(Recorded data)
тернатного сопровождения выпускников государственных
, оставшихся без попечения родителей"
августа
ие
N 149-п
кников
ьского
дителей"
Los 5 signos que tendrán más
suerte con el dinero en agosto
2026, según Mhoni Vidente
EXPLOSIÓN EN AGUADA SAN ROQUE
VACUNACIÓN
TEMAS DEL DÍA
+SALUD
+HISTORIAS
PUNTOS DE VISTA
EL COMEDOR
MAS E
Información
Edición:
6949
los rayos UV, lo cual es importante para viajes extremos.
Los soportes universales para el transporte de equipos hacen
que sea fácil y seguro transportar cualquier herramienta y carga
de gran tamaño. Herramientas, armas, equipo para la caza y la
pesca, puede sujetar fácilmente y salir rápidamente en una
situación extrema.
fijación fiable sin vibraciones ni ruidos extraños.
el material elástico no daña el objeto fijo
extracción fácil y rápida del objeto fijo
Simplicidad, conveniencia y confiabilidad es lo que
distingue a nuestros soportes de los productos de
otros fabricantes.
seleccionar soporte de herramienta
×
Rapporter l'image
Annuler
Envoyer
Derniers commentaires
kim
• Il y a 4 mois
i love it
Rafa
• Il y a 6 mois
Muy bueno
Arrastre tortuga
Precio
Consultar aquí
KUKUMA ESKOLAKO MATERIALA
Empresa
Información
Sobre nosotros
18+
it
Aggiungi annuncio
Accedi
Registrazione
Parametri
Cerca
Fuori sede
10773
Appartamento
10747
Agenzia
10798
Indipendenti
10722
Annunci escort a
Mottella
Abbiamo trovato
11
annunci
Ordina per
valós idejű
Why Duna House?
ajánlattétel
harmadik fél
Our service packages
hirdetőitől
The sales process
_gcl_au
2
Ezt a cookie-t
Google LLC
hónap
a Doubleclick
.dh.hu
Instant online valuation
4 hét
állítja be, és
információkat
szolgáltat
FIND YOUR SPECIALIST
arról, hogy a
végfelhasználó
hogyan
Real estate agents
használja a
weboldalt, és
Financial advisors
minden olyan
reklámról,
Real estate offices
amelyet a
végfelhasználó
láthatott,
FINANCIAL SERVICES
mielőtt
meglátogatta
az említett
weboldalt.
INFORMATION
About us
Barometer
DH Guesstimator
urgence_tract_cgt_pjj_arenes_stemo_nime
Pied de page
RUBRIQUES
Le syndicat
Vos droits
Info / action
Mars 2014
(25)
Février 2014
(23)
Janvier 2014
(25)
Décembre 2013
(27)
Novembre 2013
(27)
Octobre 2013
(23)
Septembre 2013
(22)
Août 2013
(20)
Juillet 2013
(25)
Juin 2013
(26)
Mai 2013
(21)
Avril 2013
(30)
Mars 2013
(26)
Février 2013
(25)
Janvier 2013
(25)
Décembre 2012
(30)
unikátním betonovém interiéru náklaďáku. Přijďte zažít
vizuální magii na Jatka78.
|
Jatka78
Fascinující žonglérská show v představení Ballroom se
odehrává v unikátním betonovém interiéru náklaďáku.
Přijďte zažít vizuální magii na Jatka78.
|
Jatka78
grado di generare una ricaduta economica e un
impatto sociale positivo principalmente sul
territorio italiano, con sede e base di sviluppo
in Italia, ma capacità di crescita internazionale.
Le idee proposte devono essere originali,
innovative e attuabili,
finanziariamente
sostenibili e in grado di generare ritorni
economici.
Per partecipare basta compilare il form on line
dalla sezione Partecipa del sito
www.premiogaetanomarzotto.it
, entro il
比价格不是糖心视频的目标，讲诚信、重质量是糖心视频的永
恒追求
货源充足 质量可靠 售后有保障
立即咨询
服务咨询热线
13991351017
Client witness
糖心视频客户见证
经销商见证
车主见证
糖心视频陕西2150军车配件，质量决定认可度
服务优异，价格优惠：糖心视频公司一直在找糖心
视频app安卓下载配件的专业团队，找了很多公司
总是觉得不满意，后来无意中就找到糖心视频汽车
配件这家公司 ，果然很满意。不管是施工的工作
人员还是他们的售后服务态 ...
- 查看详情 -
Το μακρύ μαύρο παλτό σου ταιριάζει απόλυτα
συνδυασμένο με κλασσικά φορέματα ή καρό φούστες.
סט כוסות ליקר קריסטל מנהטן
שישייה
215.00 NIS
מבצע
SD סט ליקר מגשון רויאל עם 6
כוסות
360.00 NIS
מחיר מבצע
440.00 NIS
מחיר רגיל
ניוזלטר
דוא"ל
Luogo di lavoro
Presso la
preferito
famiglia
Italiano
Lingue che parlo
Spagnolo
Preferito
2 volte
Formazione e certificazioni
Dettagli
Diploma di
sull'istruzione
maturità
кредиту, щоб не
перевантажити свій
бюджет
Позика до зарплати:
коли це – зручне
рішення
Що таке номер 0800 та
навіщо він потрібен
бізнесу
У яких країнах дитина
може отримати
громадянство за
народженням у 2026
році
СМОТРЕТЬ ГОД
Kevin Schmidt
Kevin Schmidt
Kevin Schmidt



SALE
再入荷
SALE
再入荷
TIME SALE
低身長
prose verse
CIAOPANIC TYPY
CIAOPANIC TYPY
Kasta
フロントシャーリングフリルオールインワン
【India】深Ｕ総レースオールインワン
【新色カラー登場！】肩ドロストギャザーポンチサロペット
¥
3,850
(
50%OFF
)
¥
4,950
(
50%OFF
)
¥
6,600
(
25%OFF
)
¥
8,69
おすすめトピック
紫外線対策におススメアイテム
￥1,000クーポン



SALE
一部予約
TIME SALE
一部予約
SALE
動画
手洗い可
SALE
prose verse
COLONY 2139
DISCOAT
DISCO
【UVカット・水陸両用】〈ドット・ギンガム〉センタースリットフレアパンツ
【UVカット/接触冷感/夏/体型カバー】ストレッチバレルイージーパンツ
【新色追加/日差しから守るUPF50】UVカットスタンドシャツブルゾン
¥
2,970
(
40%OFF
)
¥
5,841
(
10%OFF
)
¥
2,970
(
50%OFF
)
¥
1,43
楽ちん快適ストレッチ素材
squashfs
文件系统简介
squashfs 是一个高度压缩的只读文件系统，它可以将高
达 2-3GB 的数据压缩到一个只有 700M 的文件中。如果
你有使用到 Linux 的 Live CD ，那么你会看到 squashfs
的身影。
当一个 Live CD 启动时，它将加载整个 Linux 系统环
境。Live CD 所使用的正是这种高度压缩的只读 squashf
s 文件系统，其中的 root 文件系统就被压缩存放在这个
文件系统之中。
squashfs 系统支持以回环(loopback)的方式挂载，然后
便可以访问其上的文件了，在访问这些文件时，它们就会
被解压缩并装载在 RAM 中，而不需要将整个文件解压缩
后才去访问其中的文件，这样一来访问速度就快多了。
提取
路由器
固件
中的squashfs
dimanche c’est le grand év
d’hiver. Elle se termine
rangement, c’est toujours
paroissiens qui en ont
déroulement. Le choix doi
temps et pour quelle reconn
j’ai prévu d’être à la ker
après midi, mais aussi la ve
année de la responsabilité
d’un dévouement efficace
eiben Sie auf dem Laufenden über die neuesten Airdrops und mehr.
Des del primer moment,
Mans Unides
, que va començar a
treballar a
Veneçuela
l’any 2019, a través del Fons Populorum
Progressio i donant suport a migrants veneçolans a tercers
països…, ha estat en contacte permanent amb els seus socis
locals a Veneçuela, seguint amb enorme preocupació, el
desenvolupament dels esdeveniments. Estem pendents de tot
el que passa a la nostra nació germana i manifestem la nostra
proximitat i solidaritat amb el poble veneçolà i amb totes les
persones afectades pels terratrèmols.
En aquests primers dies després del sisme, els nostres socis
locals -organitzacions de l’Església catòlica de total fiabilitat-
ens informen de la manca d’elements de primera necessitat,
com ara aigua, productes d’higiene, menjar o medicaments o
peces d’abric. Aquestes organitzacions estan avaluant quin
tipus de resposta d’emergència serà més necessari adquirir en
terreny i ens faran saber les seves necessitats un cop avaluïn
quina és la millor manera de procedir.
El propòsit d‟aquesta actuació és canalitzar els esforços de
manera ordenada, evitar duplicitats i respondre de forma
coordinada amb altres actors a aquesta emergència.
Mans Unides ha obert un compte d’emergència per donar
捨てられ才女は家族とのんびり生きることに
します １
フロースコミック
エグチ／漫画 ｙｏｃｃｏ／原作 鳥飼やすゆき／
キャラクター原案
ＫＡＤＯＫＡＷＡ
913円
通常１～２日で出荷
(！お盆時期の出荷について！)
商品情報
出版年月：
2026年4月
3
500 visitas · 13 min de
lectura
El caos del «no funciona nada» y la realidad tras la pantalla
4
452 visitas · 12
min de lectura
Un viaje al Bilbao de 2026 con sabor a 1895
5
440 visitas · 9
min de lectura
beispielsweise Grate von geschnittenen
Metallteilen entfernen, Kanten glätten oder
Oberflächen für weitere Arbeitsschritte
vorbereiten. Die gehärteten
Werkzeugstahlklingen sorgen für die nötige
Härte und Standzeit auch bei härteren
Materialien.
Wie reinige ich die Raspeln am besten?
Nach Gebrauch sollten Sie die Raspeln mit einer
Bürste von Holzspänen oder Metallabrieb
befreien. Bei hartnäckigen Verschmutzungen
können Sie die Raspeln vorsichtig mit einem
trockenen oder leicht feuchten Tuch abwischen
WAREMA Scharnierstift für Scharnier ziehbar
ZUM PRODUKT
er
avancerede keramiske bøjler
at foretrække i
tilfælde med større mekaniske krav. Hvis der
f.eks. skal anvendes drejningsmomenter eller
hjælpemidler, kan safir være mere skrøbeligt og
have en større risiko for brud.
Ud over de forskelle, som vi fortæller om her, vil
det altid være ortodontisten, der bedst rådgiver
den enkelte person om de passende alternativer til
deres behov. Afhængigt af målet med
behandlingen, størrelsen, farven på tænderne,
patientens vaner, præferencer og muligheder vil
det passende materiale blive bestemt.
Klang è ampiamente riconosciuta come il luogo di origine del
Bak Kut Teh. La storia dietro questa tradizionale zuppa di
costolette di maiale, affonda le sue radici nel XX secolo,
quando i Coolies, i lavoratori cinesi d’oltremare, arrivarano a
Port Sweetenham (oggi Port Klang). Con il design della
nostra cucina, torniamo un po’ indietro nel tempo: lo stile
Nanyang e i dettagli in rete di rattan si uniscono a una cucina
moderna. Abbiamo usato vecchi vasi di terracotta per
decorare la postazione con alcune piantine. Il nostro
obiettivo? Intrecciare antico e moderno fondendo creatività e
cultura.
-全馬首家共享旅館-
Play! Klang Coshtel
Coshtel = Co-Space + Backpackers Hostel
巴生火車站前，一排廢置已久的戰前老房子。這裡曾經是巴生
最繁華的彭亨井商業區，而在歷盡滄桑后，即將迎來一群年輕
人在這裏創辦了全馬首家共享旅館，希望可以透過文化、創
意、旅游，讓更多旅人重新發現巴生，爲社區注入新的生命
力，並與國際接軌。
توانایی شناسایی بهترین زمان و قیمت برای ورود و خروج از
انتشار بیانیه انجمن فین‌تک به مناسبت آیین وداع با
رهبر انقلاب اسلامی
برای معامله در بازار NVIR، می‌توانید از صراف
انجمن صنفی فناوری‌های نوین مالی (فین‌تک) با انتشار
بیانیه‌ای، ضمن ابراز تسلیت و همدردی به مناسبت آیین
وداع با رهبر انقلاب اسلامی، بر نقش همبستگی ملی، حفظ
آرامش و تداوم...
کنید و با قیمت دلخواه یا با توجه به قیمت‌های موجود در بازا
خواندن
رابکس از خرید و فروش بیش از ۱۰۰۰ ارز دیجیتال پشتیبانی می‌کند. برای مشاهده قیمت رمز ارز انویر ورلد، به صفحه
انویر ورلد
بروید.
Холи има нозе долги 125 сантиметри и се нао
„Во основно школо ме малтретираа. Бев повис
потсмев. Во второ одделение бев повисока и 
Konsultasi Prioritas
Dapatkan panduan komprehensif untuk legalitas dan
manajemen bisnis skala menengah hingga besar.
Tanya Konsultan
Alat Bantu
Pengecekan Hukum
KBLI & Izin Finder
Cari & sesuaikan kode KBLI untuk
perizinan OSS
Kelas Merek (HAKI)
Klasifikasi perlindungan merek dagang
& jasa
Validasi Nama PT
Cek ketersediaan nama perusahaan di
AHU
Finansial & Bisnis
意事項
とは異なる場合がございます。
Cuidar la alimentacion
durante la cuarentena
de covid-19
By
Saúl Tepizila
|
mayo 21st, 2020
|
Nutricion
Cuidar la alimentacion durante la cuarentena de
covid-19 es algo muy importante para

Your objective: Reproduce the material word for word, from its first line down through the line containing "Registrazione", including both of those lines.

Task solution:
тернатного сопровождения выпускников государственных
, оставшихся без попечения родителей"
августа
ие
N 149-п
кников
ьского
дителей"
Los 5 signos que tendrán más
suerte con el dinero en agosto
2026, según Mhoni Vidente
EXPLOSIÓN EN AGUADA SAN ROQUE
VACUNACIÓN
TEMAS DEL DÍA
+SALUD
+HISTORIAS
PUNTOS DE VISTA
EL COMEDOR
MAS E
Información
Edición:
6949
los rayos UV, lo cual es importante para viajes extremos.
Los soportes universales para el transporte de equipos hacen
que sea fácil y seguro transportar cualquier herramienta y carga
de gran tamaño. Herramientas, armas, equipo para la caza y la
pesca, puede sujetar fácilmente y salir rápidamente en una
situación extrema.
fijación fiable sin vibraciones ni ruidos extraños.
el material elástico no daña el objeto fijo
extracción fácil y rápida del objeto fijo
Simplicidad, conveniencia y confiabilidad es lo que
distingue a nuestros soportes de los productos de
otros fabricantes.
seleccionar soporte de herramienta
×
Rapporter l'image
Annuler
Envoyer
Derniers commentaires
kim
• Il y a 4 mois
i love it
Rafa
• Il y a 6 mois
Muy bueno
Arrastre tortuga
Precio
Consultar aquí
KUKUMA ESKOLAKO MATERIALA
Empresa
Información
Sobre nosotros
18+
it
Aggiungi annuncio
Accedi
Registrazione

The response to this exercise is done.